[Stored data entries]

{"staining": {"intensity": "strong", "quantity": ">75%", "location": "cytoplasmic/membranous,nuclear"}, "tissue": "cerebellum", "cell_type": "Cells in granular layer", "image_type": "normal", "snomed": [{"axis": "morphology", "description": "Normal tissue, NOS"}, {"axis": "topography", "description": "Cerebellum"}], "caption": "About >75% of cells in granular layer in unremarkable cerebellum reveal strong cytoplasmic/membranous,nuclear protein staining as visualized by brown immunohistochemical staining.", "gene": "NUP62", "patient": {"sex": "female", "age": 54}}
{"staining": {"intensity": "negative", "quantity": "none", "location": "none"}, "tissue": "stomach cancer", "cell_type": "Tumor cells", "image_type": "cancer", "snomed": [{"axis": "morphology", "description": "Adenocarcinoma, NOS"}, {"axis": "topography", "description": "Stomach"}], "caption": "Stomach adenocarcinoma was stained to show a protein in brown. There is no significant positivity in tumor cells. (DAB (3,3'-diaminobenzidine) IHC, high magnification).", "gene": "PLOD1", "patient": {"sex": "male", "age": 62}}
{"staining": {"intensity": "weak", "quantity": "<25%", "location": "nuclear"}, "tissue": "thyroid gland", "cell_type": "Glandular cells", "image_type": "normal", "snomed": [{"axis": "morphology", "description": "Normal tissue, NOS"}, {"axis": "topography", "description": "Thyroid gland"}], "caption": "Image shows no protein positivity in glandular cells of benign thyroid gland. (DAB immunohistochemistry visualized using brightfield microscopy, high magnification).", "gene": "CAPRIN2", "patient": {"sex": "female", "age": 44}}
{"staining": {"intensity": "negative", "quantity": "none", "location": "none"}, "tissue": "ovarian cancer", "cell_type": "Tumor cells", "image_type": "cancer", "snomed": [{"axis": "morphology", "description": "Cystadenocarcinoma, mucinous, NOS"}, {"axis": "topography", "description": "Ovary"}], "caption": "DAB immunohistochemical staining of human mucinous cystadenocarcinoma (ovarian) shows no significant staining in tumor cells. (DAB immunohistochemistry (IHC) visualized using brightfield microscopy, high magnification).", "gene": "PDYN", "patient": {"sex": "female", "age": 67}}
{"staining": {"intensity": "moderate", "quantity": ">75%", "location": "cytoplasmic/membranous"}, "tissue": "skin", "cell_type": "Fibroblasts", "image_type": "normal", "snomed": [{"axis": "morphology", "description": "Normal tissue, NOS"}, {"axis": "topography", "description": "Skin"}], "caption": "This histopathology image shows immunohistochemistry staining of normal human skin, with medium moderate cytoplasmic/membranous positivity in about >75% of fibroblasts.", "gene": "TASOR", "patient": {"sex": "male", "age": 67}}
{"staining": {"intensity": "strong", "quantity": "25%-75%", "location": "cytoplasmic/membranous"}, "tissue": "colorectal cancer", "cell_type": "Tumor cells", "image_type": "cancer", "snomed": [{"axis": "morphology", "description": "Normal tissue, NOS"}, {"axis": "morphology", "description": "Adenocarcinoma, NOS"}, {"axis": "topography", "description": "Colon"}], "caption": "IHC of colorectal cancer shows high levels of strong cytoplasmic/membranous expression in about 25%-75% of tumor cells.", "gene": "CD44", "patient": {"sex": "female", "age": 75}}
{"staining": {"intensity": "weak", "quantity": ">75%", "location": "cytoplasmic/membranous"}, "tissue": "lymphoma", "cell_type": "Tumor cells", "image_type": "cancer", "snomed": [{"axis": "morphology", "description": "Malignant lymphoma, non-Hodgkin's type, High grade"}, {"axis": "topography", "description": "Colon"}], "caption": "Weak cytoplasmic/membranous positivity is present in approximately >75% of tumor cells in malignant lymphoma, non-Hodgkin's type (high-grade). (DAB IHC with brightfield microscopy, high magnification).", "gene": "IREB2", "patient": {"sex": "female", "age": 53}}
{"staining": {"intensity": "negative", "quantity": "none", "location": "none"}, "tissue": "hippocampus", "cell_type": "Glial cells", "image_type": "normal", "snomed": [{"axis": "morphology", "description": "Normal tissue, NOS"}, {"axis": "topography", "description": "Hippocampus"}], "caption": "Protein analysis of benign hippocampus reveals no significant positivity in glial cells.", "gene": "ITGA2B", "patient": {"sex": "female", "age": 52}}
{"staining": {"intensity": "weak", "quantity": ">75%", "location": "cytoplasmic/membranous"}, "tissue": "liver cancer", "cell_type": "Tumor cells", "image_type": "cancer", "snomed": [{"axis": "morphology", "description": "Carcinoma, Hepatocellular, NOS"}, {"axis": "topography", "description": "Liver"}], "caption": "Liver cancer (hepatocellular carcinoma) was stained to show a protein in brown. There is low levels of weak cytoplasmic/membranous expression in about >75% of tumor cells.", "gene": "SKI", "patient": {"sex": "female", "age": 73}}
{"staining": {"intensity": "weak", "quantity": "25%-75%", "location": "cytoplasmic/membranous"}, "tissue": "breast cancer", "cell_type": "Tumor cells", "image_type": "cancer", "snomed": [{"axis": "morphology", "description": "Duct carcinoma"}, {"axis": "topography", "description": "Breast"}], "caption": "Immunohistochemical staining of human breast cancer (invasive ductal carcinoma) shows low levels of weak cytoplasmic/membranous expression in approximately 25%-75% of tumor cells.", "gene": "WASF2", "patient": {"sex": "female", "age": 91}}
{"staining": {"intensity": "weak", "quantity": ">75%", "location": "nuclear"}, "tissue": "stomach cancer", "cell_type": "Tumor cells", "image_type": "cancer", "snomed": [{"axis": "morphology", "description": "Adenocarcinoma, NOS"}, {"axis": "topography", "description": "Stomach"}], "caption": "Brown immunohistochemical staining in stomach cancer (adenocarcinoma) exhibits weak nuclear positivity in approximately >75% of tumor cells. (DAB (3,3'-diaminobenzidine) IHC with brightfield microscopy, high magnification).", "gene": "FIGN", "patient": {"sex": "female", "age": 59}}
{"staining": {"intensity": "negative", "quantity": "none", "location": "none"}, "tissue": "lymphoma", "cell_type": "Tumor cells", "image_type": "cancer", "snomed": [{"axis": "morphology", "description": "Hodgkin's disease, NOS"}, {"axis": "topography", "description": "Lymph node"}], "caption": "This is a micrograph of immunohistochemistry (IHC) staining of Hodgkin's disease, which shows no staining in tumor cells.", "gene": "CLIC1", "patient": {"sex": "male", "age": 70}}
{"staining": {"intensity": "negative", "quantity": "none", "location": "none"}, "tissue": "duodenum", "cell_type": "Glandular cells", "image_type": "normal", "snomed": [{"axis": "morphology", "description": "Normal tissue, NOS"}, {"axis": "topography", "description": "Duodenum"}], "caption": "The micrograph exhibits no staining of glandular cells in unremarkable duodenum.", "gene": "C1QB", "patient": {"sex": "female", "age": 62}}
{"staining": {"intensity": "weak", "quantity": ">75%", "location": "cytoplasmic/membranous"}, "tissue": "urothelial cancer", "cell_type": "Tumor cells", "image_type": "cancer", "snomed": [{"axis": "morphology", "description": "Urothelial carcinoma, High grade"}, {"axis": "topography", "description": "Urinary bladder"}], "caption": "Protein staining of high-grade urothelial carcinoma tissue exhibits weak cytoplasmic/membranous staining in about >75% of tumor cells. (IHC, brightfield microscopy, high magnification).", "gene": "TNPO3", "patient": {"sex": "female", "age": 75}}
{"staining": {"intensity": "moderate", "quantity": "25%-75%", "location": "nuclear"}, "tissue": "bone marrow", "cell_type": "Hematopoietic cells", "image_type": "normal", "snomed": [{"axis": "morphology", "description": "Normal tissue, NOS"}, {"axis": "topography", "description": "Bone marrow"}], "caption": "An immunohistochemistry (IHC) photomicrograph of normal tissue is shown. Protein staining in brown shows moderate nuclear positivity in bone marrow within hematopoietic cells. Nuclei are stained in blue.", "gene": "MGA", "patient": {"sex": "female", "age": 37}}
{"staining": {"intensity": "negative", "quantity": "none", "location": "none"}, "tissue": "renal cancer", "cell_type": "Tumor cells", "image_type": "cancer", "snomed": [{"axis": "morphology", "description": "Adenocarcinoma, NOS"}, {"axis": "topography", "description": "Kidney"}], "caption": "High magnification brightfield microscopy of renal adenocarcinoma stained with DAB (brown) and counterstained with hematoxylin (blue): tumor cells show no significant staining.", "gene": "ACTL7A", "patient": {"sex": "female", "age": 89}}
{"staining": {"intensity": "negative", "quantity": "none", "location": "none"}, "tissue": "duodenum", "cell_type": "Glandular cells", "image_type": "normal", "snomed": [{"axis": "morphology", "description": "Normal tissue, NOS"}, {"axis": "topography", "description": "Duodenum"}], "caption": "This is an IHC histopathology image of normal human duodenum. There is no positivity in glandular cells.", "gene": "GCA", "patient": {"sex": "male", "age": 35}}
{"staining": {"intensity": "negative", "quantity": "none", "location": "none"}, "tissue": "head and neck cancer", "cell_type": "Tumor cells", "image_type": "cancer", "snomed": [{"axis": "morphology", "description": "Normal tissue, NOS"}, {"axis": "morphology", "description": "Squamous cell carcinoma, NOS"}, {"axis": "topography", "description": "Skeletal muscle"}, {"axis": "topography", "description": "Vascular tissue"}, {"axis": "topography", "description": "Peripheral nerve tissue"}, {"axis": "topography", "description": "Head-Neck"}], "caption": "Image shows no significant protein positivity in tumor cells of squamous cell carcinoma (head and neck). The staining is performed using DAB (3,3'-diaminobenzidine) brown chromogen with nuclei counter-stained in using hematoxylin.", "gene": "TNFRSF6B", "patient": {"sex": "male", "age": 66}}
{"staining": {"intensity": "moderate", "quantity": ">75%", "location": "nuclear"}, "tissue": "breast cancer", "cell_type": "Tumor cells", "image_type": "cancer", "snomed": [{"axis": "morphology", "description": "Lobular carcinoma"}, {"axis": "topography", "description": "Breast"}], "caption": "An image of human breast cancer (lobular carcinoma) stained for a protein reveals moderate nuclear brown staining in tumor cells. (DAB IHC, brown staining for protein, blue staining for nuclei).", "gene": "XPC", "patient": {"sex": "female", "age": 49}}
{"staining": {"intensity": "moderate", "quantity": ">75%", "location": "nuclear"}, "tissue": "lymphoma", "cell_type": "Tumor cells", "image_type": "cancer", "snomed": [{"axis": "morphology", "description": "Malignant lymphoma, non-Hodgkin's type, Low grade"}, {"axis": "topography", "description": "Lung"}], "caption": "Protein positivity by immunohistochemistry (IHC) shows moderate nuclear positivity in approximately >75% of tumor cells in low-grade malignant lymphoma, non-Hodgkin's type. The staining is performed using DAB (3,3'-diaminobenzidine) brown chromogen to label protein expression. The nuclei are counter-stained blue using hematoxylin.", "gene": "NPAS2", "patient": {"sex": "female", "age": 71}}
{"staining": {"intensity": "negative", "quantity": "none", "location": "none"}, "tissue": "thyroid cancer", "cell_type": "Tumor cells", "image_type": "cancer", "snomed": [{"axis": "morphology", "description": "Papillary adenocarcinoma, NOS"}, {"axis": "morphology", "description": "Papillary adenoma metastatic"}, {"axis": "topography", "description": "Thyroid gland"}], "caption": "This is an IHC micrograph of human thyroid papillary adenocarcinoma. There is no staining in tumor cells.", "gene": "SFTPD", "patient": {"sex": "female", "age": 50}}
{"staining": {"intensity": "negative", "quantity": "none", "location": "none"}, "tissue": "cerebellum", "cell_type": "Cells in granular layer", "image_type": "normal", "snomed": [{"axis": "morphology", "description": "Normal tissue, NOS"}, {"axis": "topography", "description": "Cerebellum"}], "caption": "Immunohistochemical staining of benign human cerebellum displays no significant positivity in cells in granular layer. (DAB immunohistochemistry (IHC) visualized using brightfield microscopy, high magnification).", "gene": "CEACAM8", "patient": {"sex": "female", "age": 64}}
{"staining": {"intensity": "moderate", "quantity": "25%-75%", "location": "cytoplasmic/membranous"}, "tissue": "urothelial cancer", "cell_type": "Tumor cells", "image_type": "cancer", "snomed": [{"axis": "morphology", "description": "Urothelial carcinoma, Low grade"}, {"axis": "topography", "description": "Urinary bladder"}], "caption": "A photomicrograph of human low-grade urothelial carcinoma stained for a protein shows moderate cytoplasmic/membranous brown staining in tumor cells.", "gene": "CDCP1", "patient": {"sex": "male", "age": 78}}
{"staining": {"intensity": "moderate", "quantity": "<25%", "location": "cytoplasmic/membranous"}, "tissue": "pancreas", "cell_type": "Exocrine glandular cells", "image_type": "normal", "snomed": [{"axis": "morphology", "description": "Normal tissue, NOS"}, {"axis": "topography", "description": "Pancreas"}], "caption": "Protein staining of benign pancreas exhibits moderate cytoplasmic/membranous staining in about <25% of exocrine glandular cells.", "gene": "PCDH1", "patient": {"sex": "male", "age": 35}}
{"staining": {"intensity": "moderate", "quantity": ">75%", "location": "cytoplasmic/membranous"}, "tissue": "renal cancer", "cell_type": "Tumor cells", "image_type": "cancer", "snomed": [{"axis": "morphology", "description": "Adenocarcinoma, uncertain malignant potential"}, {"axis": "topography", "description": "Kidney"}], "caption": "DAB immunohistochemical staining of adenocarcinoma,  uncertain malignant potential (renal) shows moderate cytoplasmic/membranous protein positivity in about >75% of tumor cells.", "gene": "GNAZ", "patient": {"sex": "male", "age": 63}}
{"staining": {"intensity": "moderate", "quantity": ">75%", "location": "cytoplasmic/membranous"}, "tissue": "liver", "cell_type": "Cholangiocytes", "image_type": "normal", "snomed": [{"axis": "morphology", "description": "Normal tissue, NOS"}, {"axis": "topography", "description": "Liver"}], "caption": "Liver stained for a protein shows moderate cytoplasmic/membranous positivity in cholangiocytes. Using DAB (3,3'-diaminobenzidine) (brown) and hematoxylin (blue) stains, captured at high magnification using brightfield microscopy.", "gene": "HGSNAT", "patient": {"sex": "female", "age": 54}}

About this task =>
Please give back the records exactly as written, beginning at the first line and including the line that holds "adenocarcinoma was stained" as the last.

Expected output =>
{"staining": {"intensity": "strong", "quantity": ">75%", "location": "cytoplasmic/membranous,nuclear"}, "tissue": "cerebellum", "cell_type": "Cells in granular layer", "image_type": "normal", "snomed": [{"axis": "morphology", "description": "Normal tissue, NOS"}, {"axis": "topography", "description": "Cerebellum"}], "caption": "About >75% of cells in granular layer in unremarkable cerebellum reveal strong cytoplasmic/membranous,nuclear protein staining as visualized by brown immunohistochemical staining.", "gene": "NUP62", "patient": {"sex": "female", "age": 54}}
{"staining": {"intensity": "negative", "quantity": "none", "location": "none"}, "tissue": "stomach cancer", "cell_type": "Tumor cells", "image_type": "cancer", "snomed": [{"axis": "morphology", "description": "Adenocarcinoma, NOS"}, {"axis": "topography", "description": "Stomach"}], "caption": "Stomach adenocarcinoma was stained to show a protein in brown. There is no significant positivity in tumor cells. (DAB (3,3'-diaminobenzidine) IHC, high magnification).", "gene": "PLOD1", "patient": {"sex": "male", "age": 62}}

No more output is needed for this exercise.